When I asked if there were any pressures inherent in coming from a long line of potters, Lovely explained to me that none of them were made to pursue pottery, they needed to find their own commitment to the craft. “Parang nasa kamay namin mga manfafanga. Kasi madaming gusto gumawa, ngunit kulang sa [balak, sa oras]. Sinasabi nalang nila na hindi nila alam, [na hindi nila kaya.]
“Kailangan mong [hanapin yung sariling dahilan]. Hindi pwede basta-basta, ginawa mo, tapos na. Natuyo mo ng konti, hindi mo pwede iwanan [yung banga],” Rowena adds. “Babalik-balikan mo.”
In Dangtalan, why are there only female potters? Rowena repeats this question in English, Tagalog, and Kalinga in each of the house visits. It was hard to explain something that was so matter-of-fact, every potter gave the same answer: Men went outdoors to farm, women stayed inside to pot. A practical division of labor. Another answer was that something so ornate could only be made with a woman’s touch.

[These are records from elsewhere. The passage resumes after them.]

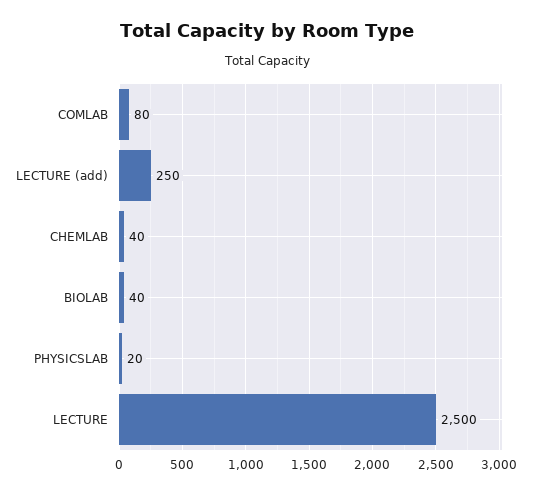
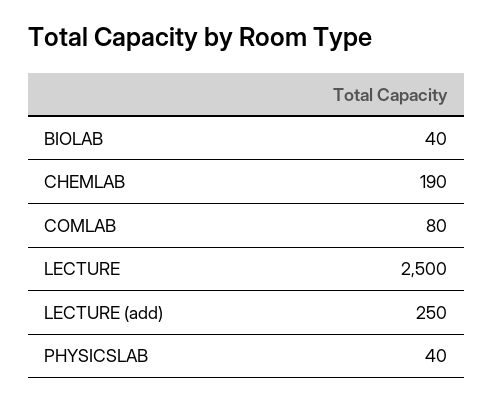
  {
    "COMLAB": 80,
    "LECTURE (add)": 250,
-   "CHEMLAB": 40,
+   "CHEMLAB": 190,
    "BIOLAB": 40,
-   "PHYSICSLAB": 20,
+   "PHYSICSLAB": 40,
    "LECTURE": 2500
  }

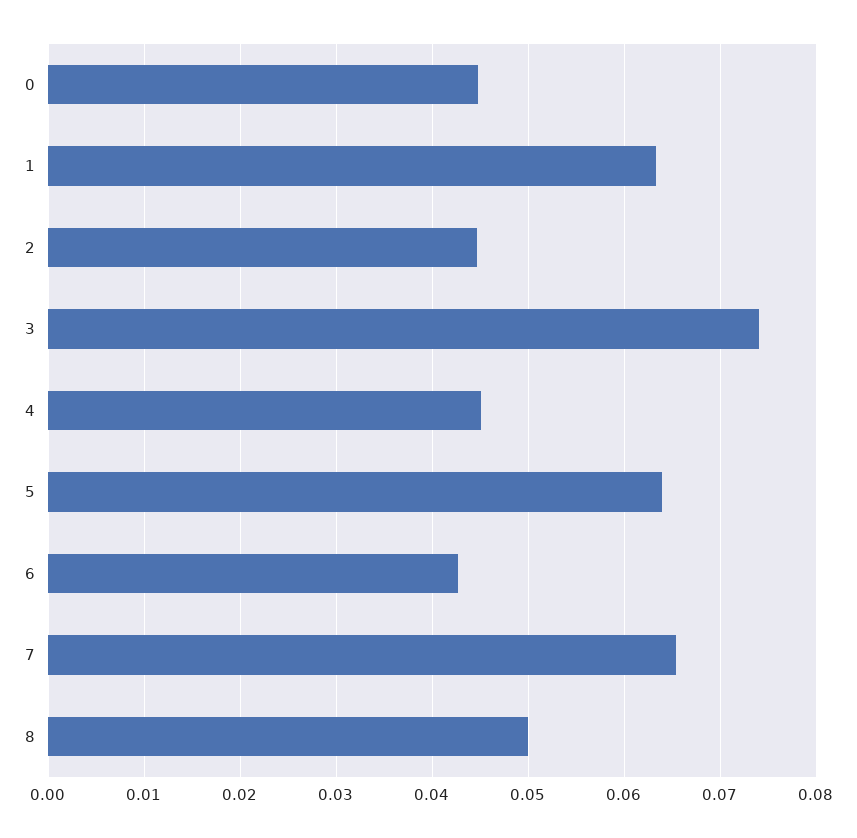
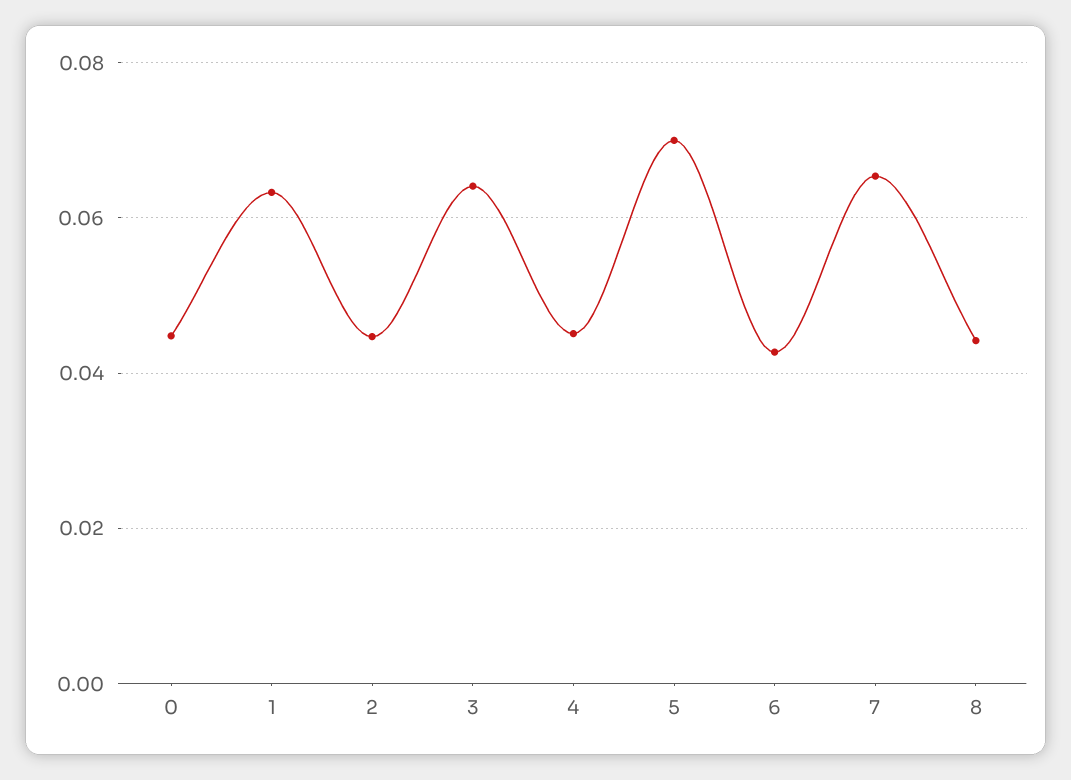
  {
    "0": 0.045,
    "1": 0.063,
    "2": 0.045,
-   "3": 0.074,
+   "3": 0.064,
    "4": 0.045,
-   "5": 0.064,
+   "5": 0.07,
    "6": 0.043,
    "7": 0.065,
-   "8": 0.05
+   "8": 0.044
  }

But I had witnessed too many displays of a woman's strength and grace throughout our stay to accept this reasoning. Or more admittedly, for the sake of storytelling, I had been looking for an answer that belies some other cultural importance, in the same way that in pre-colonial history, the roles of the babaylan were primarily reserved for women. It would take Kung-As to put my delusions into context.
Like every other little girl in Dangtalan, she had dug up soil and broken it down from a young age. Kung-As had grown up watching her grandmothers, aunts, and mother make pots. During the Japanese occupation, they hid from bandits in the caves they dug for clay, bringing their pots with them to continue their work veiled in the dark. After such hardship, she had set aside her pottery in her early adulthood.

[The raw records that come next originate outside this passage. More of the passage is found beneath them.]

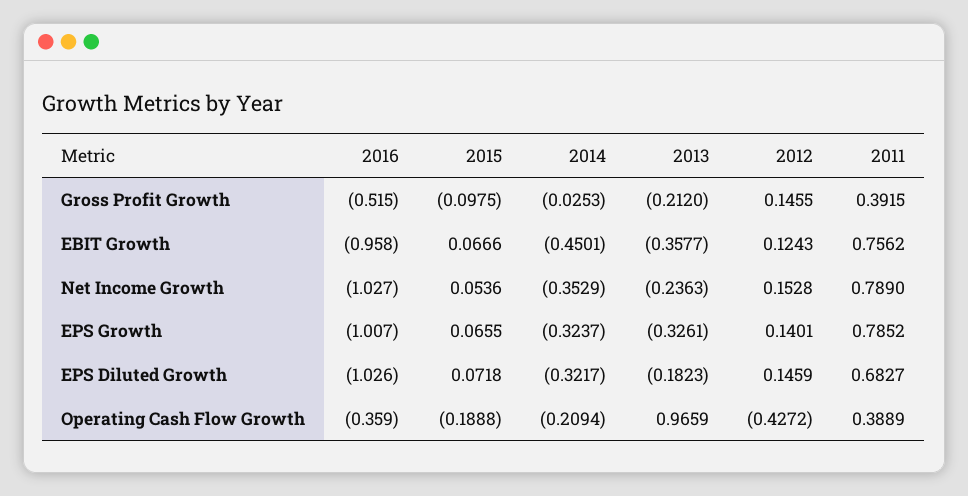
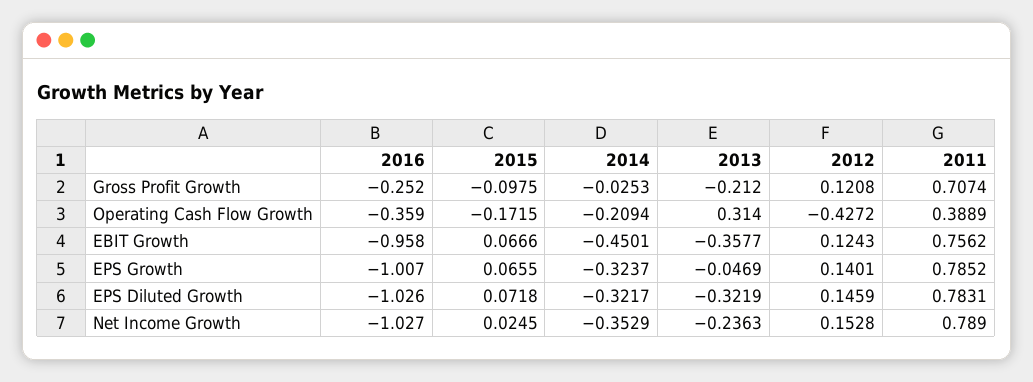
  {
    "2016": {
-     "Gross Profit Growth": -0.515,
+     "Gross Profit Growth": -0.252,
      "EBIT Growth": -0.958,
      "Net Income Growth": -1.027,
      "EPS Growth": -1.007,
      "EPS Diluted Growth": -1.026,
      "Operating Cash Flow Growth": -0.359
    },
    "2015": {
      "Gross Profit Growth": -0.0975,
      "EBIT Growth": 0.0666,
-     "Net Income Growth": 0.0536,
+     "Net Income Growth": 0.0245,
      "EPS Growth": 0.0655,
      "EPS Diluted Growth": 0.0718,
-     "Operating Cash Flow Growth": -0.1888
+     "Operating Cash Flow Growth": -0.1715
    },
    "2014": {
      "Gross Profit Growth": -0.0253,
      "EBIT Growth": -0.4501,
      "Net Income Growth": -0.3529,
      "EPS Growth": -0.3237,
      "EPS Diluted Growth": -0.3217,
      "Operating Cash Flow Growth": -0.2094
    },
    "2013": {
      "Gross Profit Growth": -0.212,
      "EBIT Growth": -0.3577,
      "Net Income Growth": -0.2363,
-     "EPS Growth": -0.3261,
+     "EPS Growth": -0.0469,
-     "EPS Diluted Growth": -0.1823,
+     "EPS Diluted Growth": -0.3219,
-     "Operating Cash Flow Growth": 0.9659
+     "Operating Cash Flow Growth": 0.314
    },
    "2012": {
-     "Gross Profit Growth": 0.1455,
+     "Gross Profit Growth": 0.1208,
      "EBIT Growth": 0.1243,
      "Net Income Growth": 0.1528,
      "EPS Growth": 0.1401,
      "EPS Diluted Growth": 0.1459,
      "Operating Cash Flow Growth": -0.4272
    },
    "2011": {
-     "Gross Profit Growth": 0.3915,
+     "Gross Profit Growth": 0.7074,
      "EBIT Growth": 0.7562,
      "Net Income Growth": 0.789,
      "EPS Growth": 0.7852,
-     "EPS Diluted Growth": 0.6827,
+     "EPS Diluted Growth": 0.7831,
      "Operating Cash Flow Growth": 0.3889
    }
  }

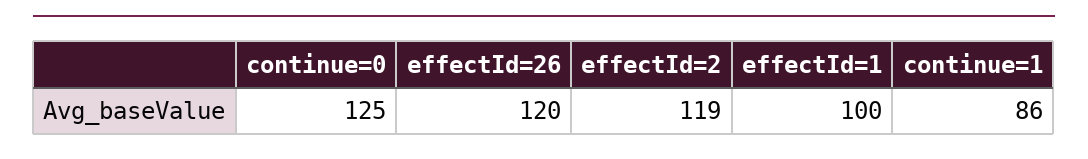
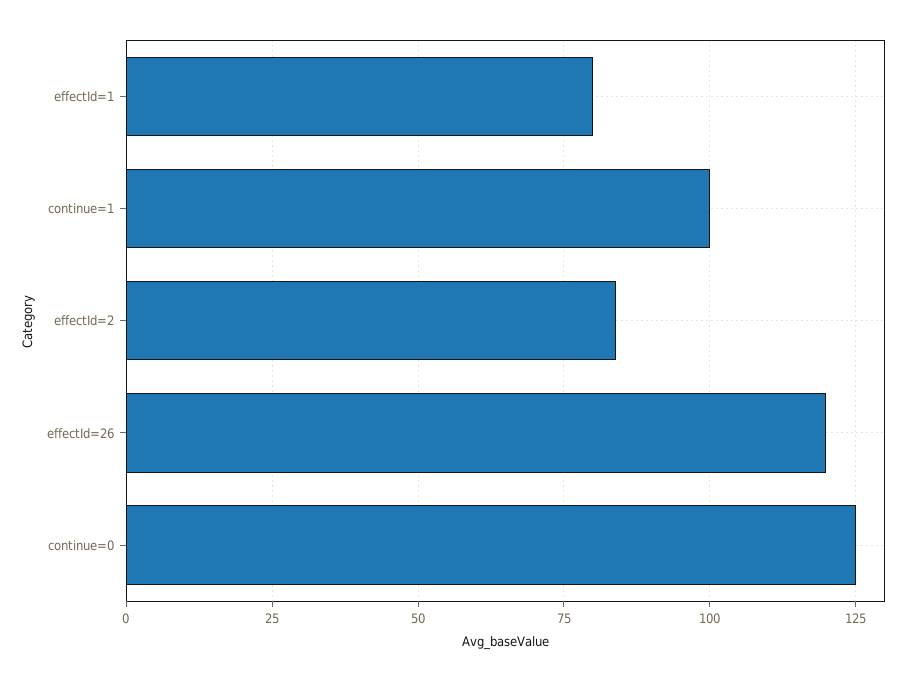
  {
    "continue=0": 125,
    "effectId=26": 120,
-   "effectId=2": 119,
+   "effectId=2": 85,
-   "effectId=1": 100,
+   "effectId=1": 80,
-   "continue=1": 86
+   "continue=1": 100
  }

Kung-As returned to pottery in her own right when she had a family of her own. In keeping her family’s traditions alive, her craft gave her the freedom to stay at home, balancing making a living while caring for her children. I felt like I was made transparent by her, in a way only a mother does. The reason for her pottery was not a matter of physical limitation, but a maternal reason so visceral I had already known it from my mom and many of the women in my life.